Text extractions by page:
_ _ _ _

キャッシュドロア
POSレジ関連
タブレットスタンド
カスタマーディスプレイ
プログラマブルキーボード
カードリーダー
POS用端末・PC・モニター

_ _ _ _

**WHAT THIS TASK INVOLVES:**
Present the lines from the records as a numbered list and leave out any blank lines.

**WORKED SOLUTION:**
1. キャッシュドロア
2. POSレジ関連
3. タブレットスタンド
4. カスタマーディスプレイ
5. プログラマブルキーボード
6. カードリーダー
7. POS用端末・PC・モニター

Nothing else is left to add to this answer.